# 4 nudes .... hopfully different than what your used to. **NSFW



## newrmdmike (May 13, 2009)

i've posted two of these before, but would like to post the 4 together, as they would be printed together.























these aren't supposed to be sexy or provocative, but more about form and shape, so here.

oh, and these were taken in an empty silo . . . with the door open (backlight in three of the shots)  and a little hole in the side for some pipe was the main light, except for the split shot (only light from the door)


----------



## Josh66 (May 13, 2009)

I like them a lot.

The boots seem a little odd in the second one (wasn't expecting to see boots on a nude model).

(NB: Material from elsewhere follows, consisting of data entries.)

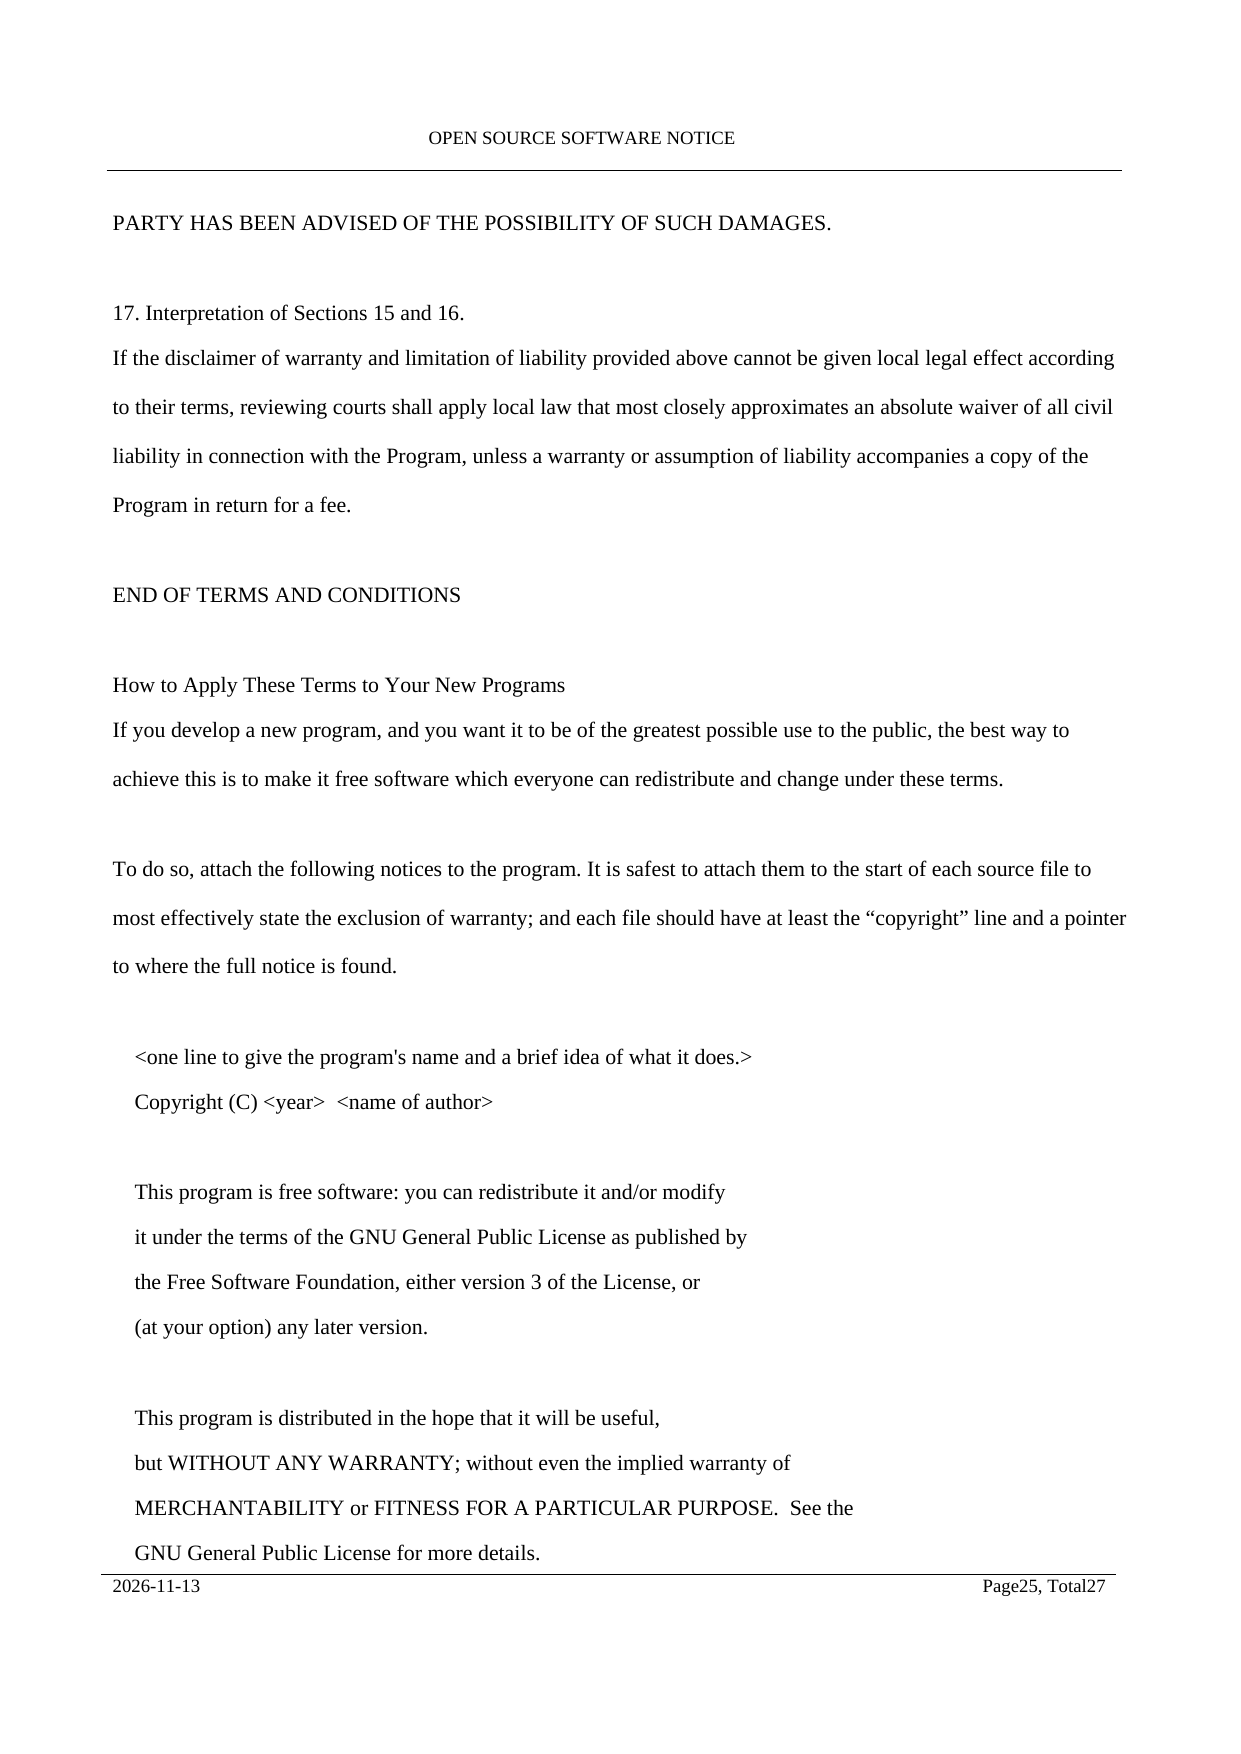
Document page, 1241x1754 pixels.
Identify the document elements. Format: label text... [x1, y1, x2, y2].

text MERCHANTABILITY or FITNESS FOR A PARTICULAR PURPOSE. See the [112, 1491, 1128, 1524]
text (at your option) any later version. [112, 1311, 1128, 1343]
text 17. Interpretation of Sections 15 and 16. [112, 297, 1128, 329]
text How to Apply These Terms to Your New Programs [112, 668, 1128, 701]
text If you develop a new program, and you want it to be of the greatest possible use to the public, the best way to achieve this is to make it free software which everyone can redistribute and change under these terms. [112, 713, 1128, 795]
text This program is distributed in the hope that it will be useful, [112, 1401, 1128, 1433]
text <one line to give the program's name and a brief idea of what it does.> [112, 1040, 1128, 1073]
text To do so, attach the following notices to the program. It is safest to attach them to the start of each source file to most effectively state the exclusion of warranty; and each file should have at least the “copyright” line and a pointer to where the full notice is found. [112, 852, 1128, 982]
text the Free Software Foundation, either version 3 of the License, or [112, 1266, 1128, 1298]
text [112, 206, 1128, 239]
text it under the terms of the GNU General Public License as published by [112, 1221, 1128, 1253]
text GNU General Public License for more details. [112, 1536, 1128, 1569]
text END OF TERMS AND CONDITIONS [112, 578, 1128, 611]
text Copyright (C) <year> <name of author> [112, 1085, 1128, 1118]
text If the disclaimer of warranty and limitation of liability provided above cannot be given local legal effect according to their terms, reviewing courts shall apply local law that most closely approximates an absolute waiver of all civil liability in connection with the Program, unless a warranty or assumption of liability accompanies a copy of the Program in return for a fee. [112, 342, 1128, 520]
text This program is free software: you can redistribute it and/or modify [112, 1175, 1128, 1208]
text but WITHOUT ANY WARRANTY; without even the implied warranty of [112, 1446, 1128, 1478]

Love the graininess of them too.


----------



## newrmdmike (May 13, 2009)

haha, i know i know, but the ground was F'ING gross, and i won't ask a model to do what i wouldn't.  and thanks


----------



## rub (May 14, 2009)

1, 3 & 4 are fantastic! Personaly, I dont think 2 has the same flowing lines and curves as the others.


----------



## farmerj (May 14, 2009)

try getting a brown or grey canvas tarp for "gross" floors

I like these.  The B&W is a nice format for it.


----------



## Garbz (May 14, 2009)

I find the second one doesn't fit. The first third and fouth seem to show the beautiful curves of the human body, where as the second one shows how ugly it can be from the wrong angle. That's just a personal opinion but that angle and lighting on the thighs makes them look kind of buldgy and scary.


----------



## SarahTomlin (May 14, 2009)

Glad that they are in black and white.
Oh, and they look like paintings, don't they? Or is it just me?


----------



## newrmdmike (May 14, 2009)

thanks alot guys for the input, now that i think about it more the second really doesn't belong . . . and garbz, i always like hearing your input man!


----------



## ~Stella~ (May 15, 2009)

Garbz said:


> I find the second one doesn't fit. The first third and fourth seem to show the beautiful curves of the human body, where as the second one shows how ugly it can be from the wrong angle. That's just a personal opinion but that angle and lighting on the thighs makes them look kind of buldgy and scary.



Well stated.  

I like them; they make you think.  In fact this is my second time to look at them...I looked earlier and I had to go away and process a bit.


----------



## Dcrymes84 (May 15, 2009)

< drool sexy pictures must see whole body


----------



## newrmdmike (May 15, 2009)

Dcrymes84, don't post on my threads if you don't have anything to say.

at least make it coherent, and if its like your post here just DONT POST IT.


----------



## kundalini (May 15, 2009)

Yep, Garbz is spot on with the assessment.  and it has nothing to do with the boots.  It's that the 'thing' (leaf shaped item) in all the others is missing in #2, plus what he said.

All in all, I really like the series.  Great interpretation of the human form.


----------



## Michael.McBee (May 15, 2009)

Alot of you guys here take awesome pictures!  I'm jealous!  Good work!


----------